INFORMATION |

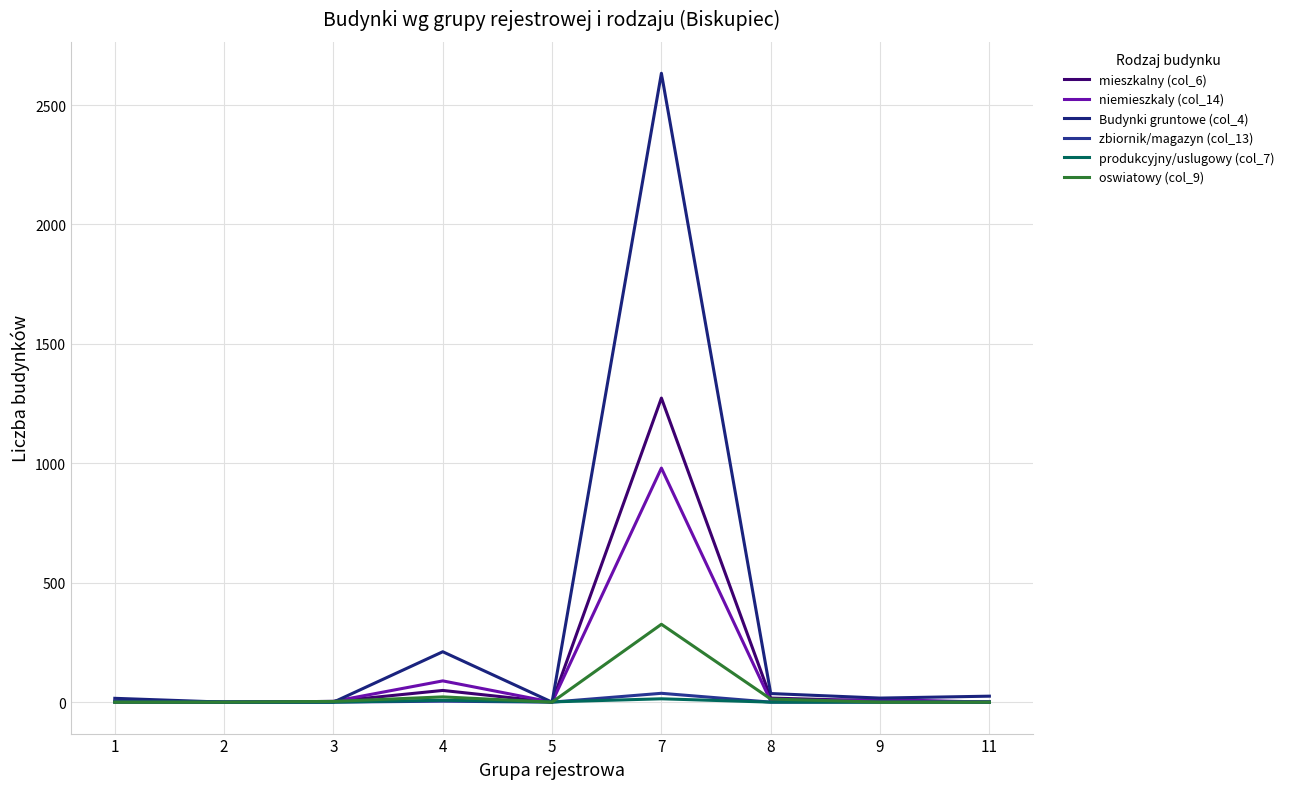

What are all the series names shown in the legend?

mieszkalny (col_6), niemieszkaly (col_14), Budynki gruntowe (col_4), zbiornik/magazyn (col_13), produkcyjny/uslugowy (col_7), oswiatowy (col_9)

* * *

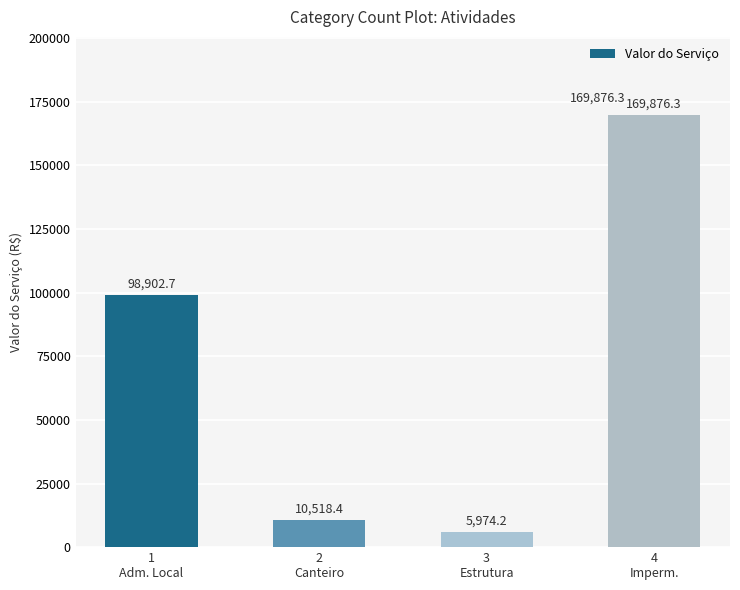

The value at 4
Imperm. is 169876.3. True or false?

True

PROMPT | Count the lines in the items above that contain the string "True". Reply with the number only.

EXERCISE ANSWER | 2